> _Problem statement_: Count how many lines in the data below include "시간에서의". Answer with the number only.

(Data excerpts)

|---|

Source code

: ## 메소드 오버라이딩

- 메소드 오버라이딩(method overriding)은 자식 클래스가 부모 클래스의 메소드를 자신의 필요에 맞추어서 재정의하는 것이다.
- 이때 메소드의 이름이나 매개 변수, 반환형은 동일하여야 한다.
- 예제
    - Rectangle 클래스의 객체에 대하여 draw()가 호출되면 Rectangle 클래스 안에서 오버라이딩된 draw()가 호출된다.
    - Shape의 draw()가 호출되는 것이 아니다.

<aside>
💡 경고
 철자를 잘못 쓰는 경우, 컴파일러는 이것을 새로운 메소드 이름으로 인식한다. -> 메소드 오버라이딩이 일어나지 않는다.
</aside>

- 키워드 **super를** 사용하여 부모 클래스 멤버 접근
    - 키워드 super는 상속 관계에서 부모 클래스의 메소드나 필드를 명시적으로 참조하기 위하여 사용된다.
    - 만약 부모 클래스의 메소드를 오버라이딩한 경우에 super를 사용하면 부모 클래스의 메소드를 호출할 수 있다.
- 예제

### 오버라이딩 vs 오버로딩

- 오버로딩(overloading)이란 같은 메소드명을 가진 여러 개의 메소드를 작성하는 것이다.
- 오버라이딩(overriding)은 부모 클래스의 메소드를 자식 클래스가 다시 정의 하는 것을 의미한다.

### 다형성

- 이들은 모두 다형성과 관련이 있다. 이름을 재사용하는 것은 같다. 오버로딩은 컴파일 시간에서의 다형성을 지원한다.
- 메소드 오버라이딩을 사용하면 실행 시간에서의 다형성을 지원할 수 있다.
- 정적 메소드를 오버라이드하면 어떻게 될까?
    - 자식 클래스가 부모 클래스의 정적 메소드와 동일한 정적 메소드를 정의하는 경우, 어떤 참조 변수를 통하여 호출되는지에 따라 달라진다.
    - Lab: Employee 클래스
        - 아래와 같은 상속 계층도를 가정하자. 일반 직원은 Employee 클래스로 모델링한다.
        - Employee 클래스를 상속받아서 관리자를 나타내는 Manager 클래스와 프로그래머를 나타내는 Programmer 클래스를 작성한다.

|---|

> _Solved problem_: 2